> REQUIRED ACTION
From the line containing "Lip Injection Extreme" to the end of the entries, return every line exactly, both ends included, and add nothing.

Dataset entries

# # # #

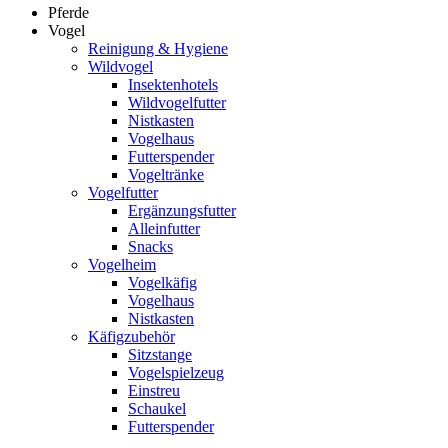
Pferde
Vogel
Reinigung & Hygiene
Wildvogel
Insektenhotels
Wildvogelfutter
Nistkasten
Vogelhaus
Futterspender
Vogeltränke
Vogelfutter
Ergänzungsfutter
Alleinfutter
Snacks
Vogelheim
Vogelkäfig
Vogelhaus
Nistkasten
Käfigzubehör
Sitzstange
Vogelspielzeug
Einstreu
Schaukel
Futterspender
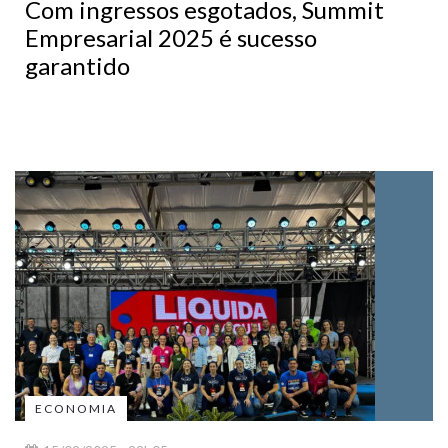
Com ingressos esgotados, Summit
Empresarial 2025 é sucesso
garantido
ECONOMIA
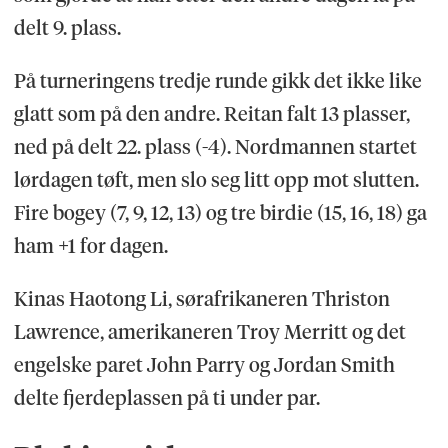
delt 9. plass.
På turneringens tredje runde gikk det ikke like
glatt som på den andre. Reitan falt 13 plasser,
ned på delt 22. plass (-4). Nordmannen startet
lørdagen tøft, men slo seg litt opp mot slutten.
Fire bogey (7, 9, 12, 13) og tre birdie (15, 16, 18) ga
ham +1 for dagen.
Kinas Haotong Li, sørafrikaneren Thriston
Lawrence, amerikaneren Troy Merritt og det
engelske paret John Parry og Jordan Smith
delte fjerdeplassen på ti under par.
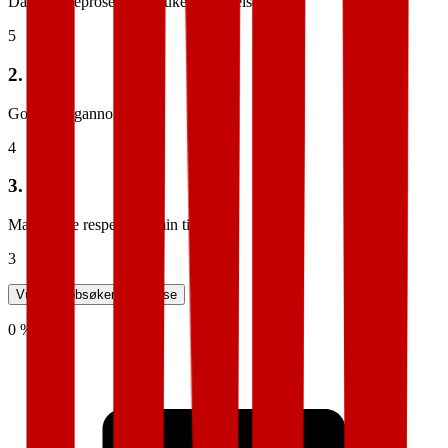
Dårlig søkeprosess og brukeropplevelse
5
2.
God stillingannonse
4
3.
Manglende respekt for min tid
3
Vurder jobbsøkeropplevelse
0 %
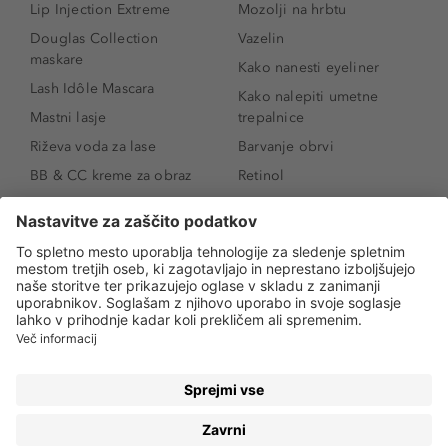
Lip Injection Extreme
Mozolji na hrbtu
Douglas Collection
Vazelin
maskare
Kako nanesti eyeliner
Lash Idôle Mascara
Kako nalepiti umetne
Mastni lasje
trepalnice
Riževa voda za lase
Barvanje obrvi
BB & CC kreme za obraz
Retinol
Age Defense BB Cream
Vitamin E
SPF 30
Kako povečati ustnice
Senčila za oči
Niacinamid
Tekoči puder
Rozacea
Ličenje povešenih vek
Salicilna kislina
Kako povečati oči
Rozacea
Kako določiti odtenek
Salicilna kislina
pudra
Kako skriti temne
kolobarje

# # # #

> RESULT OF THE TASK
Lip Injection Extreme
Mozolji na hrbtu
Douglas Collection
Vazelin
maskare
Kako nanesti eyeliner
Lash Idôle Mascara
Kako nalepiti umetne
Mastni lasje
trepalnice
Riževa voda za lase
Barvanje obrvi
BB & CC kreme za obraz
Retinol
Age Defense BB Cream
Vitamin E
SPF 30
Kako povečati ustnice
Senčila za oči
Niacinamid
Tekoči puder
Rozacea
Ličenje povešenih vek
Salicilna kislina
Kako povečati oči
Rozacea
Kako določiti odtenek
Salicilna kislina
pudra
Kako skriti temne
kolobarje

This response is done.